With the exception of CH2I2 (for which no rate coefficients for reaction with Cl or OH are available) some interesting trends are observed.

For both OH and Cl the rate coefficient increases with the number of C–H bonds from C1 to C3, with a lower rate coefficient for 2-C3H7I than for 1-C3H7I, reflecting the reduced number of weaker secondary C–H bonds for 2-C3H7I compared to 1-C3H7I. For the reasons discussed above, the relative reactivity of O(3P) with 1-C3H7I and 2-C3H7I is reversed due to the larger number of β H-atoms that can be internally extracted as the association complex rearranges via a five-membered ring transition state to form HOI.

We note that the general trend for the reactivity of O(3P) and Cl towards hydrocarbons, wherein Cl abstraction is usually orders of magnitude faster than O(3P) is reversed for most of the iodine substituted hydrocarbons investigated, again indicating the relatively minor role of abstraction compared to addition–elimination.

Summary and conclusions

Rate coefficients were obtained at different temperatures for the reaction of O(3P) with a series of iodine-substituted alkanes (CF3I, CH3I, CH2I2 C2H5I, 1-C3H7I and 2-C3H7I).

For reaction of CH2I2, C2H5I and 1-C3H7I with O(3P) atoms this work represents the first rate coefficient determination reported at any temperature and for CH2I2, C2H5I, 1-C3H7I, 2-C3H7I with O(3P) atoms the first study of the temperature dependence.
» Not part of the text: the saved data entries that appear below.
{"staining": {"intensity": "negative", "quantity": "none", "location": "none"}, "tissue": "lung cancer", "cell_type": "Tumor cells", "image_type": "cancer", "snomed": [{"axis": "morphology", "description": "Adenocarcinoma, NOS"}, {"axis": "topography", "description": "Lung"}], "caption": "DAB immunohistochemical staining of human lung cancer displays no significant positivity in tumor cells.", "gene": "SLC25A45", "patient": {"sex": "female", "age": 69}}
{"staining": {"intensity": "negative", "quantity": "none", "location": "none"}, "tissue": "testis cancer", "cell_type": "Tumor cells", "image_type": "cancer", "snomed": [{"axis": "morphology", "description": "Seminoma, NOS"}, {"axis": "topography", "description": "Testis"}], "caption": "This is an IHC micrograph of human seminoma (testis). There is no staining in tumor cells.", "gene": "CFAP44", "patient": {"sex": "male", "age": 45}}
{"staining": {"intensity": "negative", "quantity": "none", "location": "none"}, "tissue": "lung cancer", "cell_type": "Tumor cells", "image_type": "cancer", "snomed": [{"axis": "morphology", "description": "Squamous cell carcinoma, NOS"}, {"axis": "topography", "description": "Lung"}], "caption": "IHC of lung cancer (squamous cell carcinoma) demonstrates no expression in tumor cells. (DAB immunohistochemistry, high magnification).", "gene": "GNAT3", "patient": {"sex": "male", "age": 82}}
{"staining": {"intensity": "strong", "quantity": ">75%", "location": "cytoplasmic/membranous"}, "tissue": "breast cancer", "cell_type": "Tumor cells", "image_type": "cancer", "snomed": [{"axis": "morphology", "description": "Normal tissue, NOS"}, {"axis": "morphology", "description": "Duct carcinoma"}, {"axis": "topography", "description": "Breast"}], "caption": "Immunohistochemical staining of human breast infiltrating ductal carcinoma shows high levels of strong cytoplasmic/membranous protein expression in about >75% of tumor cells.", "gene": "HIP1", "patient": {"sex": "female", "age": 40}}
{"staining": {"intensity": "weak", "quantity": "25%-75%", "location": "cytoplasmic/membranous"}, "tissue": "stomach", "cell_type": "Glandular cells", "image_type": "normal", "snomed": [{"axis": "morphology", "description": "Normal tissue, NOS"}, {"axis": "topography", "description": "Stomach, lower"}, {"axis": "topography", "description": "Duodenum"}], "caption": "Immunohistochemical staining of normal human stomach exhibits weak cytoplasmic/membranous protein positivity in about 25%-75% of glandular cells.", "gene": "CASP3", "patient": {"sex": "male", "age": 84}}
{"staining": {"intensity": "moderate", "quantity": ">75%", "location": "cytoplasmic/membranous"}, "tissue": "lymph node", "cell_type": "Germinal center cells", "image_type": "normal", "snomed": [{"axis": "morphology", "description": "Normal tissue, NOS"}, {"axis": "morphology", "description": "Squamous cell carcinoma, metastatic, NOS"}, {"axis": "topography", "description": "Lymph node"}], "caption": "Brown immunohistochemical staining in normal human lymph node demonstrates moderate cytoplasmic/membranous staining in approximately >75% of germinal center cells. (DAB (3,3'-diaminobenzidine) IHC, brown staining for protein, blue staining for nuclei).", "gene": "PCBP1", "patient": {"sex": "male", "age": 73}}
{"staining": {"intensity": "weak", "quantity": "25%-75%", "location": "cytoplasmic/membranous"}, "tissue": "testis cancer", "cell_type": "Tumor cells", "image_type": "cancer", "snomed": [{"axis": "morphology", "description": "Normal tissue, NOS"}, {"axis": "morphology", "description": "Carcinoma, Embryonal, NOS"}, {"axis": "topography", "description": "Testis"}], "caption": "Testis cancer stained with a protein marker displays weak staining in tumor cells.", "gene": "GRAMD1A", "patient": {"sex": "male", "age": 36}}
With the exception of CF3I and CH2I2, all the reactions display an increase in rate coefficient with decreasing temperature, and are several orders of magnitude faster than their non-iodine-substituted hydrocarbon analogues.

In the case of CF3I, the pressure dependence was investigated, and, in contrast to previous work, none was found at any temperature down to 223 K. These data substantiate the concept that, at low temperatures, the reactions between O(3P) and RI proceed mainly via formation of an association complex in which O(3P) adds to the I atom, and which can then rearrange to form a number of products.